*Reading text:*
----

Set up Google Cloud Storage
Dynamically import tasks and export annotations to Google Cloud Storage (GCS) buckets in Label Studio. For details about how Label Studio secures access to cloud storage, see Secure access to cloud storage.
Configure access to your Google Cloud Storage bucket
First, review the information in Cloud storage for projects and Secure access to cloud storage.
Then you will need to complete the following prerequisites:
1. Enable programmatic access to your bucket
See Cloud Storage Client Libraries in the Google Cloud Storage documentation for how to set up access to your GCS bucket.
2. Set up authentication to your bucket
Your account must have the Service Account Token Creator and Storage Object Viewer roles and storage.buckets.get access permission. See Setting up authentication and IAM permissions for Cloud Storage in the Google Cloud Storage documentation.
note
If you are using WIF, see Service account permissions below.

----

*Stored records:*

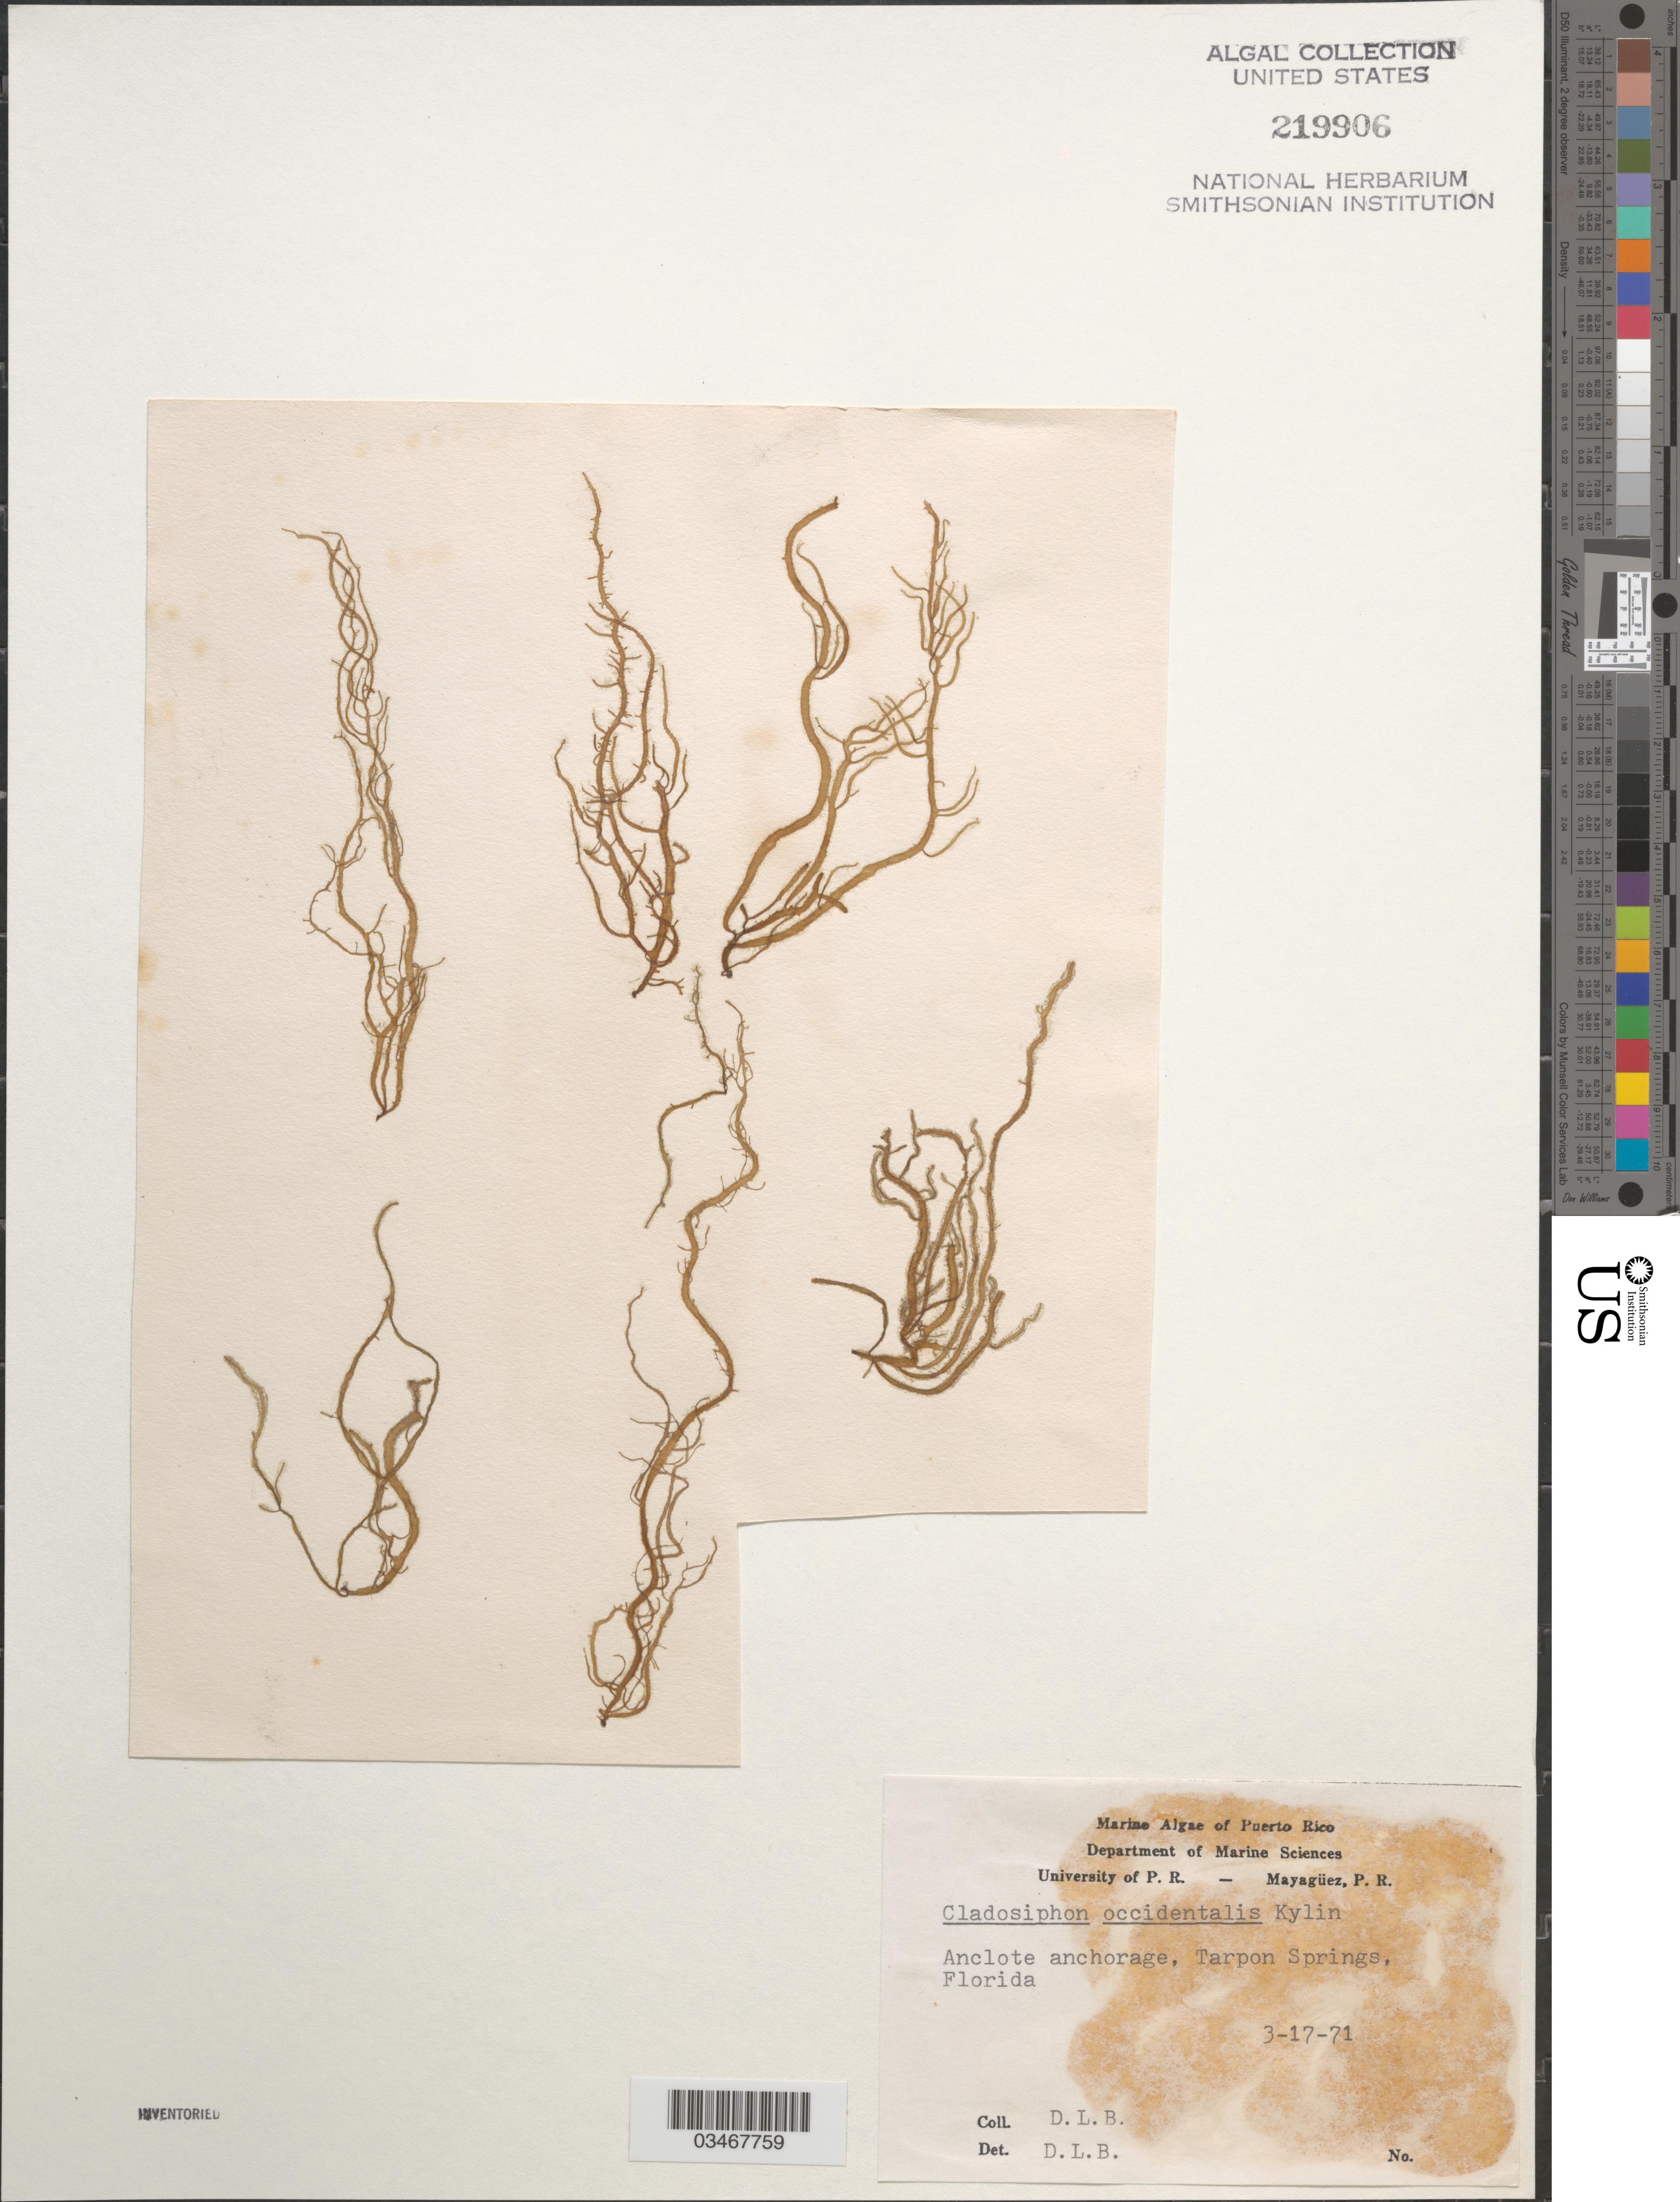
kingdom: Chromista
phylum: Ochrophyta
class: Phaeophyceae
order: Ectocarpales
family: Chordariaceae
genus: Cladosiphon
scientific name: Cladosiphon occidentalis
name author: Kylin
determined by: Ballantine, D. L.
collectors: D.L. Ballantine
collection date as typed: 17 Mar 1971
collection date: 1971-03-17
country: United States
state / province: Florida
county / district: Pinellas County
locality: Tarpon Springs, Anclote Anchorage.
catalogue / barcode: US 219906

----

*Task instructions:*
1/ In one to three sentences, explain why the Google Cloud Storage setup guide has readers enable programmatic access and set up authentication to their bucket.
2/ Pick up the Google Cloud Storage setup guide where it stops and write the next part.

*Task responses:*
1/ The guide calls these two steps prerequisites for configuring access to your Google Cloud Storage bucket. Label Studio needs that access so it can import tasks from the bucket and export annotations to it.

2/
3. Configure CORS
Set up cross-origin resource sharing (CORS) access to your bucket, using a policy that allows GET access from the same host name as your Label Studio deployment. See Configuring cross-origin resource sharing (CORS) in the Google Cloud User Guide.
note
This is only required if you are using pre-signed URLs. If you are using proxying, you do not have to configure CORS. For more information, see Pre-signed URLs vs Storage proxies.
Use or modify the following example:
echo '[
{
"origin": ["*"],
"method": ["GET"],
"responseHeader": ["Content-Type","Access-Control-Allow-Origin"],
"maxAgeSeconds": 3600
}
]' > cors-config.json
Replace YOUR_BUCKET_NAME with your actual bucket name in the following command to update CORS for your bucket:
gsutil cors set cors-config.json gs://YOUR_BUCKET_NAME
Google Cloud Storage
Before you begin:
- Review the information in Cloud storage for projects and Secure access to cloud storage.
- Configure access to your bucket.
Google Application Credentials
You will need to provide Google Application Credentials. These will be a JSON file that you input while setting up your storage.
- From the Google Cloud Console, go to IAM & Admin > Service Accounts.
- Select the specific service account you need credentials for. If you don’t have one, create a new one.
- In the service account details, go to the Keys tab and click Add Key > Create new key.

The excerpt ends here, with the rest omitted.